The thing about Henry IV, Part One is that it sets the stage for Medicare, Parts A, B, C and so on.  Why does one need to set the stage?  Don’t ask.  You know.  This is what happens to people who cling to this earthly coil for a sufficient period of time.  And because all assessments are up for grabs, it is occurring to me, really it is, that this matter of survival is actually a sort of achievement.  And also that I really do think Hotspur is an asshole.  Not that Hal himself isn’t insufferable.  But I digress.  Never mind.  The point is that if I found myself half-paralyzed and in and around the Battle of Shrewsbury, it would indeed be wise, perhaps even courageous, to hide in the nearest culvert.  Or whatever preceded culverts.  There simply would not be that many opportunities for stationary, one-handed quadriplegic derring-do on that battleground or any other.  Fantasies notwithstanding.

And that is the thing about life with a severe disability.  Everything has to get redefined, reevaluated and reinterpreted.  Courage in battle?  The quadriplegic’s battles are everywhere and mundane and invisible to passersby.  The sum total of surviving, not losing nerve, just keeping at what physiotherapists term ADL, activities of daily living.  It’s a very different battleground.  It has its own interwoven narrative, Medicare IV, Part Henry A & B.  And with the end of my own personal play getting nearer every day, it seems important to credit oneself with small heroics.  Leave the big ones for the stage.

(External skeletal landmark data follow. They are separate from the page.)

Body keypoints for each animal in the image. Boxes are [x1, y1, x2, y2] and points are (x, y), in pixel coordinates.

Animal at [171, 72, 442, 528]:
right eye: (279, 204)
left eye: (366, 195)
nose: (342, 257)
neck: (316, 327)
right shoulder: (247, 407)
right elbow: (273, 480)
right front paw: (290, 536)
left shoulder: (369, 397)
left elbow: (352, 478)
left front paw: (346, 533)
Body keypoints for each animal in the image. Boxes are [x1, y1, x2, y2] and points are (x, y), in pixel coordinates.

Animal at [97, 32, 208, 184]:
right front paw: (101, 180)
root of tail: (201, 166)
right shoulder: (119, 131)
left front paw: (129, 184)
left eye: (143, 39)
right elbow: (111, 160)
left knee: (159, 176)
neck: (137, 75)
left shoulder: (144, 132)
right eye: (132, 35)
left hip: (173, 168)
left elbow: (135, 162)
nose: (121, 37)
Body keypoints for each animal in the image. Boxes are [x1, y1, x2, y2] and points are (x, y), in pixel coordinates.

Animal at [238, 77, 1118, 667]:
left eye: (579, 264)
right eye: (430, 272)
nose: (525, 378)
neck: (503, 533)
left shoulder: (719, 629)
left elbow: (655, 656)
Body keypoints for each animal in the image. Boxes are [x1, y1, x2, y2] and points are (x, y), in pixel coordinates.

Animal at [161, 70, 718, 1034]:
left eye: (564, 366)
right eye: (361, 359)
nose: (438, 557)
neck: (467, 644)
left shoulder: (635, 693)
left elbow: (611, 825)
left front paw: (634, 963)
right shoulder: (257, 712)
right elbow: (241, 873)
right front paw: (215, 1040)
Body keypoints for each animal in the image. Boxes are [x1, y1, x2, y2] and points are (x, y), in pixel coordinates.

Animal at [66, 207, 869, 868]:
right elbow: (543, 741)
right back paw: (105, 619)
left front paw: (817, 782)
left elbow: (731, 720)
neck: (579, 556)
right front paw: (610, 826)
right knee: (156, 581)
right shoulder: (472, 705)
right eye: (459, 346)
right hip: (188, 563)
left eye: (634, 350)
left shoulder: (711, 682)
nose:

And there is a certain perspective, a narrative one might say, that seems wholly born of disability or loss or both.  Actually, early injury mixed with a few years in Britain.  Our nation’s sense of its own power needs to shift.  We need to let go of claiming to be first and best and biggest.  We aren’t anymore, in so many ways, and it’s okay, it really is.  We can be strong in ways that matter, share our strength, cooperate.  All of which seems obvious to me on a personal level.  In my saner, older moments, I understand that scoring a major success in the career world…which eluded me…well, fuck it.  Just being in the career world took an awful lot.  Too much, at times.  It wasn’t a matter of scoring goals.  Being in the game at all, that was an achievement.  Humanity could be defined, in part, as acknowledging how far we have come.  A quality that like so many others, begins at home.